Paso Robles West Coast Kustoms car show forced to Santa Maria Fairgrounds draws over 30,000 car enthusiasts over memorial day weekend
May 25, 2008
The 2008 West Coast Kustoms 27th annual Cruisin' Nationals roared into its new location at the Santa Maria Fairpark on Saturday, welcomed by larger-than-anticipated crowds.
“We were guessing around 5,000, but we didn't know,” show spokesman Ken Smith said.
The gates opened to the public at 8 a.m., and there was still a line to get in hours later. After the ticket booth shut down an hour before gates closed for the day, newly arriving custom car lovers in search of chrome and special paint jobs were turned away.
Show organizers said the spectator count for Saturday had exceeded expectations, but couldn't say yet how many people attended. The number of vehicles broke records as well, with nearly 1,000 on display.
Most of the spectators and participants agree what the real draw of the show is.
“The cars,” a group of four onlookers said simultaneously, when asked.
“It's really the cars, and the lifestyle,” elaborated Brian McCraney, 31, who traveled south from San Francisco with his friends specifically to see the show.
“There's just a little of everything here,” said Tom Furey, 32.
Alicia Schmidt, 24, said she particularly liked a 1957 pink Cadillac.
The group planned on spending the night to see more of the show today, before driving home.
Santa Maria's Chuck Small was among those displaying prize possessions.
“It's what we do to have fun,” he said, standing next to his 1937 Ford, with custom installed 1996 Corvette engine.

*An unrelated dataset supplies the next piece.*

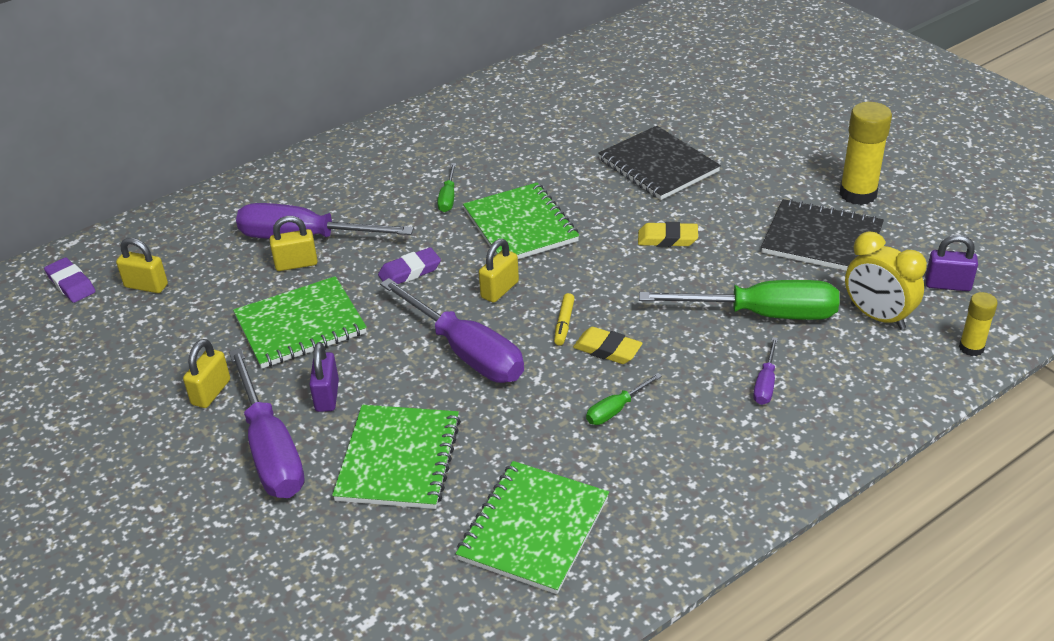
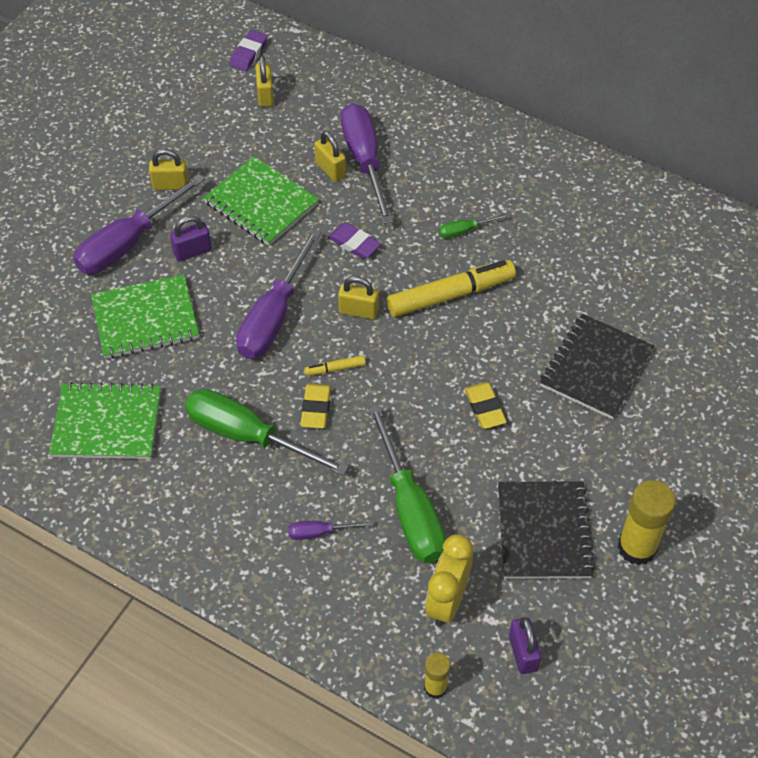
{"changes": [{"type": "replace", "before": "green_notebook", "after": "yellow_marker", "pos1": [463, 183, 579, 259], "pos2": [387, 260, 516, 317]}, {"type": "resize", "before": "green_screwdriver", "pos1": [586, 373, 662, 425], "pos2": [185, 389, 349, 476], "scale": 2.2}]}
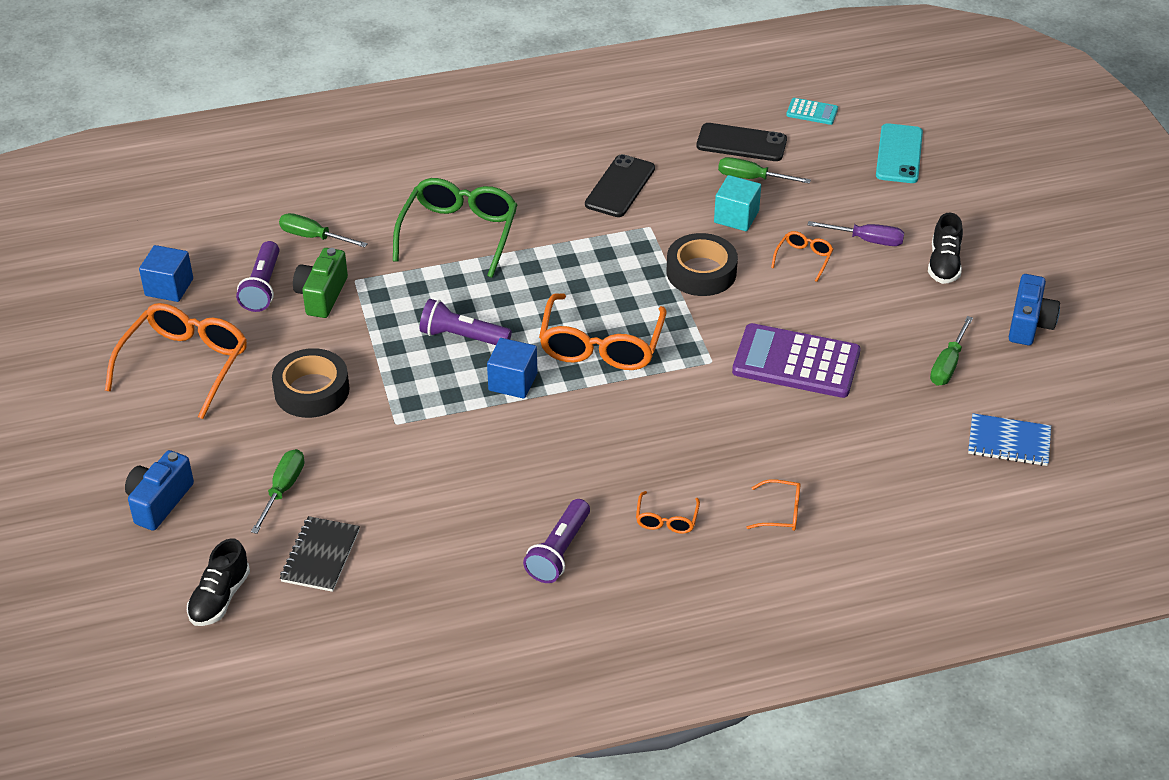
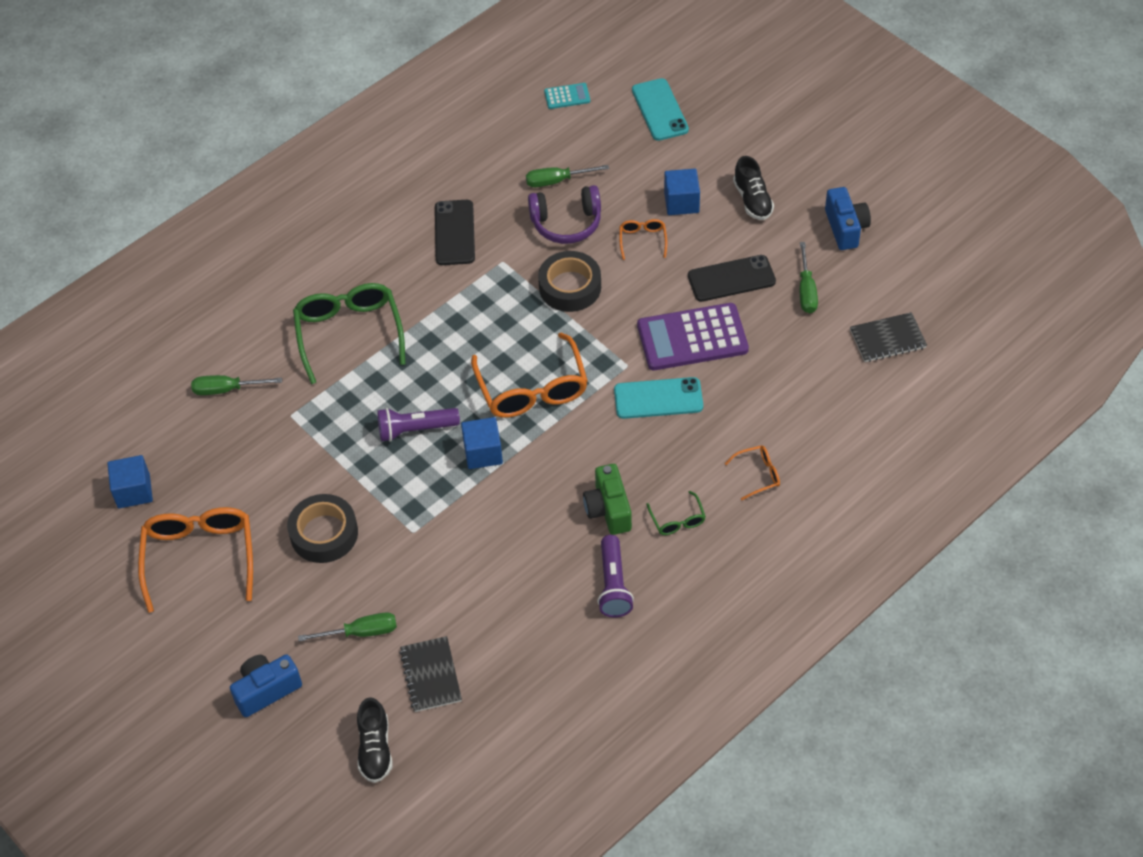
{"changes": [{"type": "delete", "before": "purple_flashlight", "pos1": [236, 241, 280, 312]}, {"type": "insert", "after": "turquoise_phone", "pos2": [614, 377, 703, 419]}, {"type": "move", "before": "green_camera", "pos1": [293, 248, 348, 318], "pos2": [583, 464, 632, 535]}, {"type": "move", "before": "black_phone", "pos1": [696, 123, 787, 161], "pos2": [688, 255, 776, 302]}, {"type": "replace", "before": "turquoise_cube", "after": "purple_headphones", "pos1": [714, 175, 761, 231], "pos2": [528, 185, 601, 244]}, {"type": "replace", "before": "purple_screwdriver", "after": "blue_cube", "pos1": [808, 221, 904, 246], "pos2": [664, 169, 700, 215]}, {"type": "recolor", "before": "orange_glasses", "after": "green_glasses", "pos1": [636, 491, 700, 534], "pos2": [646, 491, 706, 535]}, {"type": "recolor", "before": "blue_notebook", "after": "black_notebook", "pos1": [968, 413, 1051, 466], "pos2": [850, 312, 927, 362]}, {"type": "rotate", "before": "blue_camera", "pos1": [125, 450, 194, 531], "pos2": [230, 654, 302, 717], "turn": 60}, {"type": "rotate", "before": "green_screwdriver", "pos1": [251, 449, 304, 534], "pos2": [298, 612, 397, 641], "turn": 90}]}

As the 73-year-old Small knows, custom car showing can be a family affair. Small's grandson recently won his first show award, and Small's son-in-law, Ron Albright, displayed his own Ford custom car just one spot over.
“It's an appreciation for cars and an appreciation for things you create,” Small said about the multi-generational draw of the custom car culture.
“I like the variety of the show. You can see your rattiest looking rat rod, to your most expensive looking custom job,” said Larry Board, 55, of Ridgecrest.
As he spoke, Board inspected a 1930 Ford hot rod owned by Ray Bannister of San Lorenzo. The interesting thing about the primer gray car with a stripped interior, Board explained, was the addition of a fuel-injected Cadillac engine.
Board, who builds his own hot rods and had previously attended the show at its prior home, said he liked the new location.
“It's the best car show on the West Coast,” Board said.
West Coast Kustoms took place for 26 years in Paso Robles, with vehicles lining the streets of the city's downtown. Size restrictions and safety concerns led co-founder Penny Pichette and the show organizers to seek a new location.
“We didn't know the people would support it,” Smith said, adding that Santa Maria had been welcoming.
Pinstripe artist Tommy Herrara, of Bakersfield, said he was nervous about how the move would affect the show, but was impressed with the turnout.
As a bonus to the show's new location, vendors selling everything from tiki-style T-shirts to parts for classic Fords, could set up in the fairground's indoor exhibition space.
“You can pinstripe anything,” Herrera said while customizing a toolbox.
Nearby artists worked on a scooter, Thermos and a computer notebook cover.
Herrera said several of the cars on display also bore his artwork.
Each pinstripe artist created one original piece of art for a charity auction to raise money for Alzheimer's research.
The show runs today from 8 a.m. to 3 p.m., with a second pinstripe auction at 2 p.m. The Santa Maria Fairpark is at 937 S. Thornburg St., Santa Maria, California.
Tickets are $12 for adults; $6 for seniors over 60 and children under 12 years old. Active-duty military personnel will be admitted for free.